[Records from a dataset]
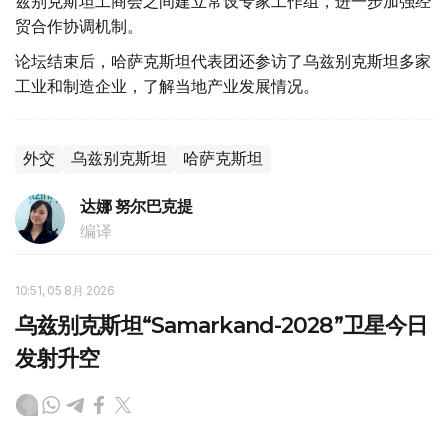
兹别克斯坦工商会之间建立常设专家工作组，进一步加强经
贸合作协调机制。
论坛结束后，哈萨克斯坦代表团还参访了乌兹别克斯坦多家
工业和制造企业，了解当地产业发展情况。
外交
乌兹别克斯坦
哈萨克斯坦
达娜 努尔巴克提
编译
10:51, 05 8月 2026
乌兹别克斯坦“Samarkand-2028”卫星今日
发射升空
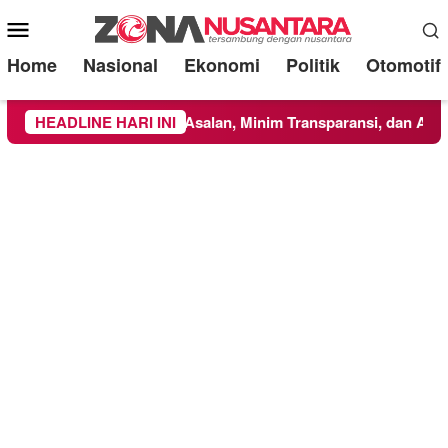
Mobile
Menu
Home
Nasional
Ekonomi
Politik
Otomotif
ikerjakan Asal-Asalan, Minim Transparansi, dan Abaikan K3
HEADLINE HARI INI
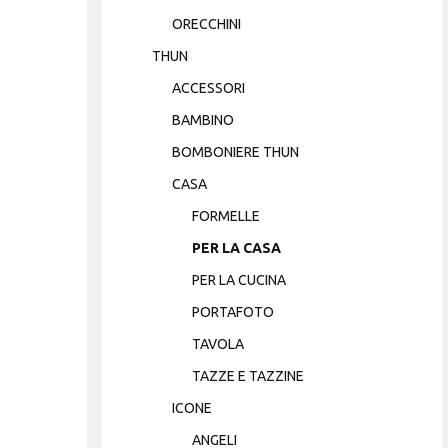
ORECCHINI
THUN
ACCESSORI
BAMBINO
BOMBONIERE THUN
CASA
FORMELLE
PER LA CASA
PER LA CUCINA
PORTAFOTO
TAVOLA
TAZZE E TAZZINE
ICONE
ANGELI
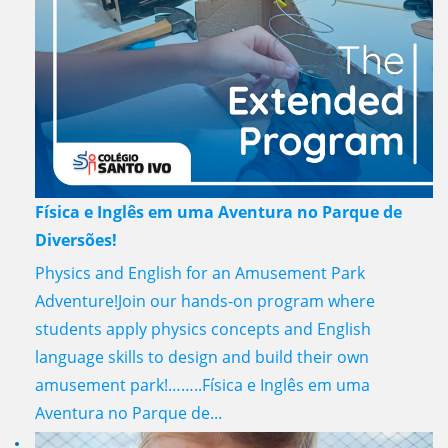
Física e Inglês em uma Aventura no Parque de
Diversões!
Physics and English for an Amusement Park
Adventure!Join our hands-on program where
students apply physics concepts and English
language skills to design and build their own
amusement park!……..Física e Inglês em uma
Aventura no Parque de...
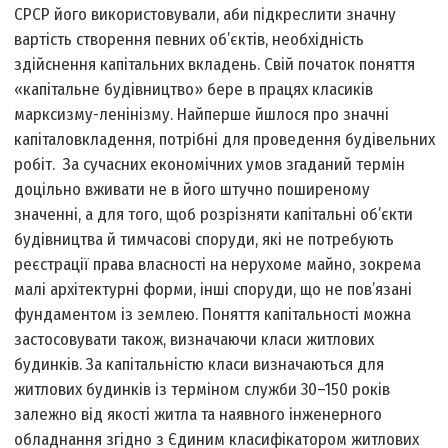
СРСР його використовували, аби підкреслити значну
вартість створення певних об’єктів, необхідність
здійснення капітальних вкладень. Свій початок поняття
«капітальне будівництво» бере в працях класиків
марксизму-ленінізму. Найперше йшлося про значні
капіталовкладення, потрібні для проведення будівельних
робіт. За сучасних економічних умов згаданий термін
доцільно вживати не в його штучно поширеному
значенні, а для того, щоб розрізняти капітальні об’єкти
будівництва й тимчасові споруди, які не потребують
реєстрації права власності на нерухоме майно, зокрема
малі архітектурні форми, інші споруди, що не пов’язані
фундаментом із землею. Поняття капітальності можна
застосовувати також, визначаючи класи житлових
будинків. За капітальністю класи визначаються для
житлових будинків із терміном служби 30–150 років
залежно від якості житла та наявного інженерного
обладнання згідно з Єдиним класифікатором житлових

---

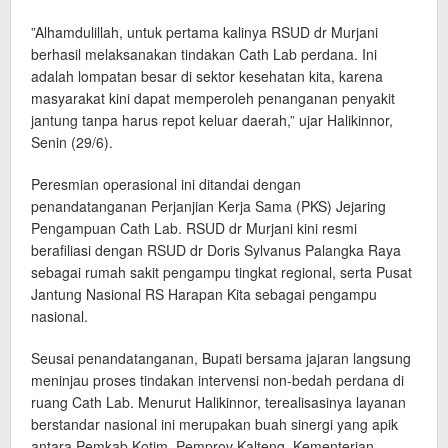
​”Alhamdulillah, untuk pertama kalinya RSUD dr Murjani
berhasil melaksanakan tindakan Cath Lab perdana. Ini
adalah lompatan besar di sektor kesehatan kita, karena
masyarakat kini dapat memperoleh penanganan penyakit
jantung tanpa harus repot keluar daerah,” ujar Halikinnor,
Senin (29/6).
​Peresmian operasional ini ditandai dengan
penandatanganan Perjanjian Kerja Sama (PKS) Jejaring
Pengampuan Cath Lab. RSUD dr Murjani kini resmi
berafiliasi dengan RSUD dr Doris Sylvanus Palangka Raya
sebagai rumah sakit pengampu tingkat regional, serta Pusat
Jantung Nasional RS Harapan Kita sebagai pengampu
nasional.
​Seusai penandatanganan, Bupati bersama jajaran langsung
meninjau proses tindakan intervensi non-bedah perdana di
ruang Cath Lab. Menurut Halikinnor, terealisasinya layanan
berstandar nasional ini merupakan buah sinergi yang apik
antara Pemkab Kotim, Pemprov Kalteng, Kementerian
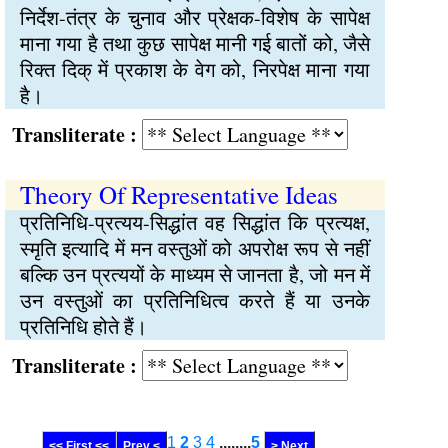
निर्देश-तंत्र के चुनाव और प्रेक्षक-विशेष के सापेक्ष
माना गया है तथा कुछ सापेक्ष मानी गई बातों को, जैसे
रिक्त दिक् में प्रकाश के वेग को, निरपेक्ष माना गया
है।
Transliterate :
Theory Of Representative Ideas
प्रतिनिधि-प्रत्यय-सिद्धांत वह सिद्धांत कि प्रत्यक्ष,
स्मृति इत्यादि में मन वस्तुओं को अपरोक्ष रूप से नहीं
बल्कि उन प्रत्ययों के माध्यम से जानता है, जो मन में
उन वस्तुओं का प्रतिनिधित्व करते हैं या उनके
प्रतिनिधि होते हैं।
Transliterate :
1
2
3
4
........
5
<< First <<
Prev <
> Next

==

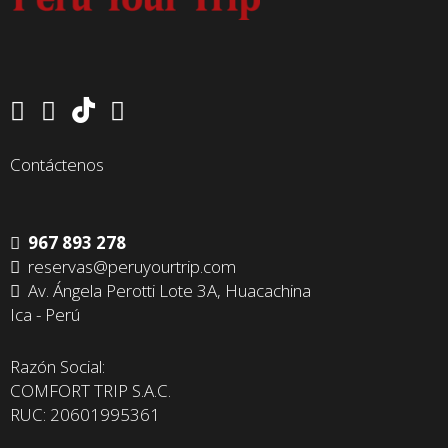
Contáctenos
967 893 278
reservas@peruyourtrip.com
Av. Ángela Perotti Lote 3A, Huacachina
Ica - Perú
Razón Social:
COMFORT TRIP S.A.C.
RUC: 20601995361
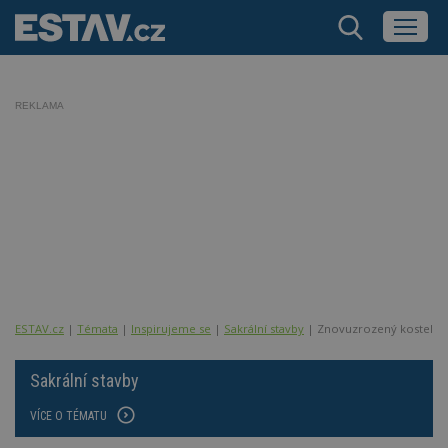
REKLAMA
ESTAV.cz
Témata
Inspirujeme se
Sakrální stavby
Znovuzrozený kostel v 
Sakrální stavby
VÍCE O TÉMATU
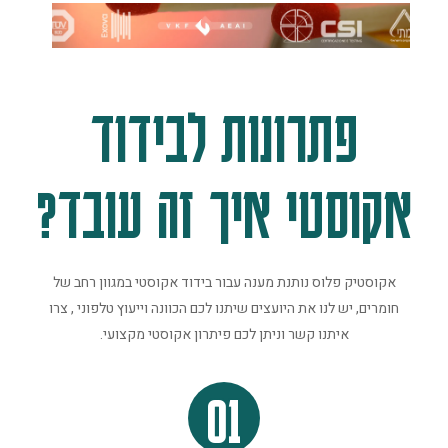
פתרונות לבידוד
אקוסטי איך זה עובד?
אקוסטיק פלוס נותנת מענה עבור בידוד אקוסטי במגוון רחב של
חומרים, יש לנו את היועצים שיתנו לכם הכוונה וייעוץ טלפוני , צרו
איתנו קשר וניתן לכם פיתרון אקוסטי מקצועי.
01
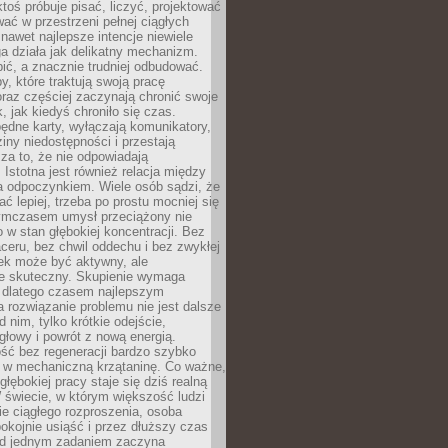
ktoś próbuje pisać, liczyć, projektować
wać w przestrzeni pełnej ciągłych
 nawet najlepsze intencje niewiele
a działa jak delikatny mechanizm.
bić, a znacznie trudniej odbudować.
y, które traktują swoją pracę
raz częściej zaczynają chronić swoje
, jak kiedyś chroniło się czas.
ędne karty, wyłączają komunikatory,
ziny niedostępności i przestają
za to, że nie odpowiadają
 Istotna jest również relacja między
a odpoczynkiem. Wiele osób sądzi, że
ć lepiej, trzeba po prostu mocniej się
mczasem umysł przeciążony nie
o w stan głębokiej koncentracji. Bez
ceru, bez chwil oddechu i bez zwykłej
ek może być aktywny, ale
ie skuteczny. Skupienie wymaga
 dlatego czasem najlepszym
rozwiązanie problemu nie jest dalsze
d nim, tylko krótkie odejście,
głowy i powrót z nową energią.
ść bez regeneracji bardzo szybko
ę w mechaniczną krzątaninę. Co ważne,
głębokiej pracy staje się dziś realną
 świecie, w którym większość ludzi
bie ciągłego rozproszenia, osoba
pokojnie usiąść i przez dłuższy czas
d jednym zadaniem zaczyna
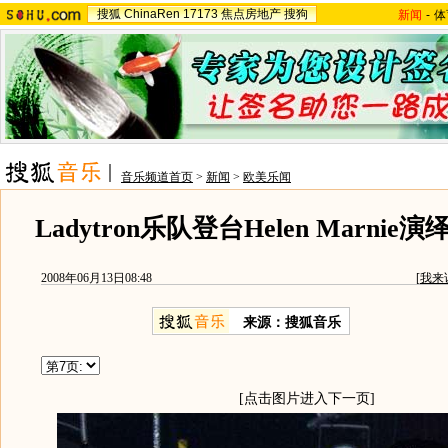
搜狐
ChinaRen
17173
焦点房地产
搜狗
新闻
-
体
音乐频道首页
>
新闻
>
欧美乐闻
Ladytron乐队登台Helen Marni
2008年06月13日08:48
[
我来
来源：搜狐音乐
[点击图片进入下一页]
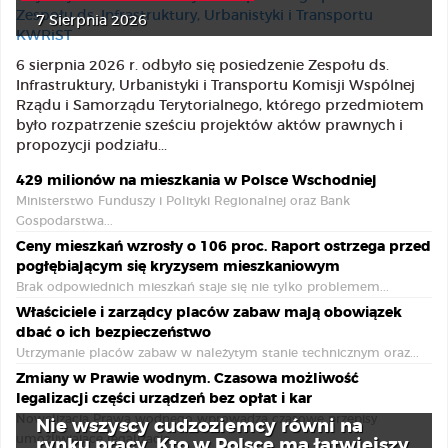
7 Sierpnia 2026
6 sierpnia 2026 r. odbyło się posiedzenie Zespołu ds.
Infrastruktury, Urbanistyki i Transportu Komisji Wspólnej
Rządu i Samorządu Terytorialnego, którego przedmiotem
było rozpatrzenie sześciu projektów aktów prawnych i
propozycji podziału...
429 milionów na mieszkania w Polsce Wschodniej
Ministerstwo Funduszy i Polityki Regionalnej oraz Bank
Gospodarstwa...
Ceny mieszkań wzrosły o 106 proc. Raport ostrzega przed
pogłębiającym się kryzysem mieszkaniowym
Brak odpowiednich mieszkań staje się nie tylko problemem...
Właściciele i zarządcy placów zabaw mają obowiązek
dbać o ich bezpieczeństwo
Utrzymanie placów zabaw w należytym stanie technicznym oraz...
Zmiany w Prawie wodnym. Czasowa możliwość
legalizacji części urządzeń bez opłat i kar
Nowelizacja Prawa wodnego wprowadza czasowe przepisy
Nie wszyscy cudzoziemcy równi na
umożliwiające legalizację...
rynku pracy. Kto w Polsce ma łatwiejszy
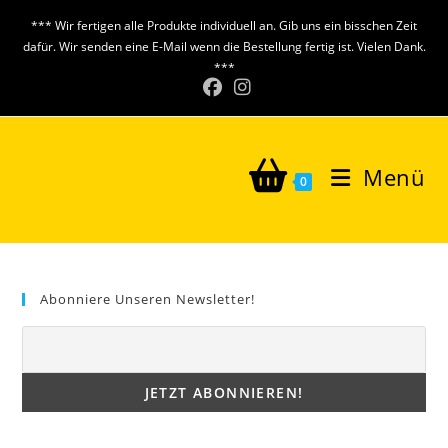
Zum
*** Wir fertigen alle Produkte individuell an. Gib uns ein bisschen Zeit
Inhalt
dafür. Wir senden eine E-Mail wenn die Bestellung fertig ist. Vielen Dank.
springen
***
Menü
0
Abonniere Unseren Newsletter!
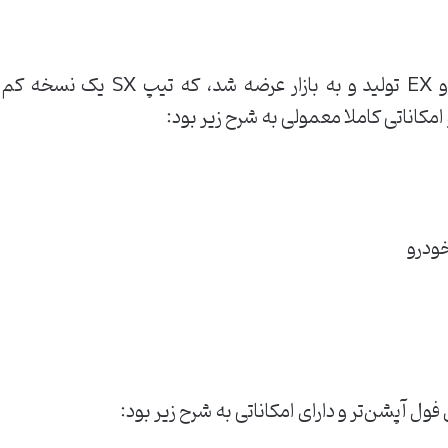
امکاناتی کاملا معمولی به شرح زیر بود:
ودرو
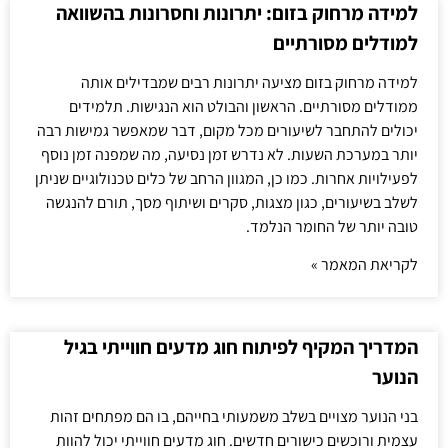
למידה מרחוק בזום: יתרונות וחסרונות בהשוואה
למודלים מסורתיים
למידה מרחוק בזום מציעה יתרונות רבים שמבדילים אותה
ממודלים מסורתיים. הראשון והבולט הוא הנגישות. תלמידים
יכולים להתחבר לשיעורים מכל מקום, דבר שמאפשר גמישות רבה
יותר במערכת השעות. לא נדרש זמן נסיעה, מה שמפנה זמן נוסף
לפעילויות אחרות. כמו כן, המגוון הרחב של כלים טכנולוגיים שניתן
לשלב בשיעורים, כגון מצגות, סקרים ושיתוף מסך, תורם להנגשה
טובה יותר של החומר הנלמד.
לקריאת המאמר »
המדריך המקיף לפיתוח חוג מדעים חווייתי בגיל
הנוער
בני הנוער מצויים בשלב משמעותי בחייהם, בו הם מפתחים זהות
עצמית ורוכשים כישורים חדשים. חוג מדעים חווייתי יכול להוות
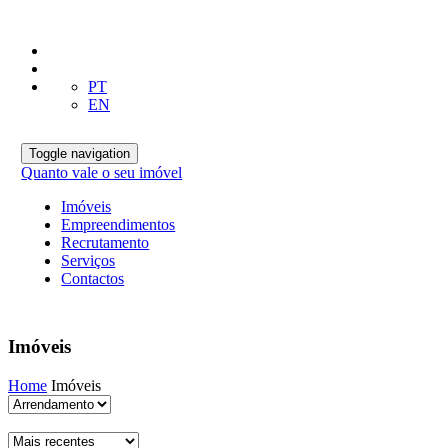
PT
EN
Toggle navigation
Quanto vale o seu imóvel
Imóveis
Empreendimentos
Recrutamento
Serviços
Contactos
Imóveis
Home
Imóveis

▸ ABOUT THIS TASK: Your task for the entries above: copy exactly the span starting with the line with "Gospodarstwa..." and going on through the line with "Zmiany w Prawie wodnym. Czasowa możliwość", both lines included, and nothing else.

▸ OUTPUT OF THE EXERCISE:
Gospodarstwa...
Ceny mieszkań wzrosły o 106 proc. Raport ostrzega przed
pogłębiającym się kryzysem mieszkaniowym
Brak odpowiednich mieszkań staje się nie tylko problemem...
Właściciele i zarządcy placów zabaw mają obowiązek
dbać o ich bezpieczeństwo
Utrzymanie placów zabaw w należytym stanie technicznym oraz...
Zmiany w Prawie wodnym. Czasowa możliwość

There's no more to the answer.